I remember when we first met, during a break in shooting Elizabeth, and there was a lot of old-fahioned courtesy on display. He opens doors for women, stands up when they come to the table and holds eye contact in conversation. He also seems to have a lack of awareness - and this is impressive from one guy to another - of how damned attractive he is to virtually every woman he meets.

In the past he had a six-year relationship with actress Sara Griffiths, who he met at an audition during his three years at the Guilhall School of Music and Drama. Then there was the beautiful Catherine McCormack, whose career hasn't paused for breath since playing Mel Gibson's tragic bride in Braveheart.
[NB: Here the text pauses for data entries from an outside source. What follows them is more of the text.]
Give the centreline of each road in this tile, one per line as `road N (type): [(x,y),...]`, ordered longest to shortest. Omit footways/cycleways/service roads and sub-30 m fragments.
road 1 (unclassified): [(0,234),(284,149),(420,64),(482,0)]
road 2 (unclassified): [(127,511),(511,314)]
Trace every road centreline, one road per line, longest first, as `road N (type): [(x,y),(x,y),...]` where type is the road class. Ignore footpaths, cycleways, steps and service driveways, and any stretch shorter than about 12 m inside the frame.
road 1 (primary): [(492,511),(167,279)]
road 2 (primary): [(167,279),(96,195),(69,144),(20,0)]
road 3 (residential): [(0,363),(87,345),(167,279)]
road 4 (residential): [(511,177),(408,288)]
And more sensationally, he and Naomi Campbell were allegedly an item - her personal assistant sold the story about their secret relationship. He never said a word. When I ask him about it, wondering how he could possibly not talk about dating one of the most beautiful women in the world, he smiles wryly, pauses for thought and anwers cheekily, "I think I've decided to keep quiet on that one."

Joseph clearly has a sense of humour, he lists Fawlty Towers and Only Fools and Horses as two of his favorite TV programmes, and freely admits that he doesn't read much, apart from scripts and books to research roles. He's down-to-earth and not at all 'actorish' - he recalls feeling a 'right prick' when dressed as Dudley in Elizabeth, trying to get a pint among the electicians and carpenters at the pub in Shepperton Studios; being 'terrified' at the prospect of playing Shakespeare with Gwyneth Paltrow, both in and out of bed; and says he feared leaving school at 16 would render him "a bit thick and ill-educated".
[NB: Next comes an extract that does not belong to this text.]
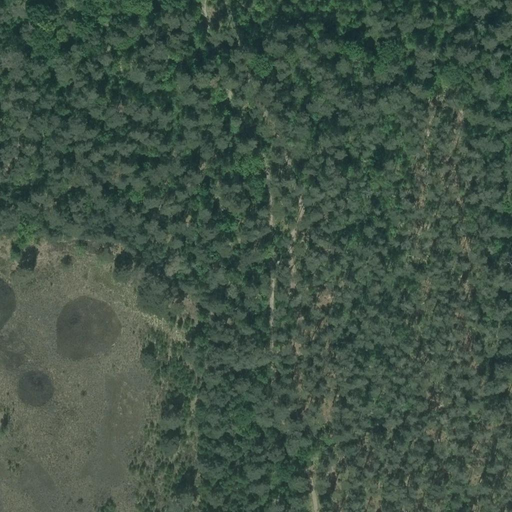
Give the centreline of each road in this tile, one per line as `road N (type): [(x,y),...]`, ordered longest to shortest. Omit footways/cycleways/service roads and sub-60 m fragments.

Joseph may wear an air of slight vulnerability but he doesn't suffer the same sensitivity as his more famous 39-year-old actor brother, Ralph. There are no long awkward silences as he searches for the right phrase, as if he fears seeing it in print. Like Ralph, however, he plays no attention to tabloid gossip. When we came to take pictures, he eavesdrops on a conversation about Billie and Chris Evans, and innocently asks, "Who's Billie?"

So there will be no pictures of his future marriage in Hello! then? He looks horrified. "I would only have one word for them: goodbye," he replies. "I really admire people like Kate Winslet for refusing to have either her wedding or the birth of her baby, Mia, emblazoned across their pages. They're buying you at a personal price. If you refuse to be bought and sold, I think that can only empower you," he says.

On that note, he's called to continue filming and the interview is at an end. We stand up to leave; he shakes my hand warmly, wishes me well and strides out of his immaculate trailer to tackle another few hours of sex with Heather Graham.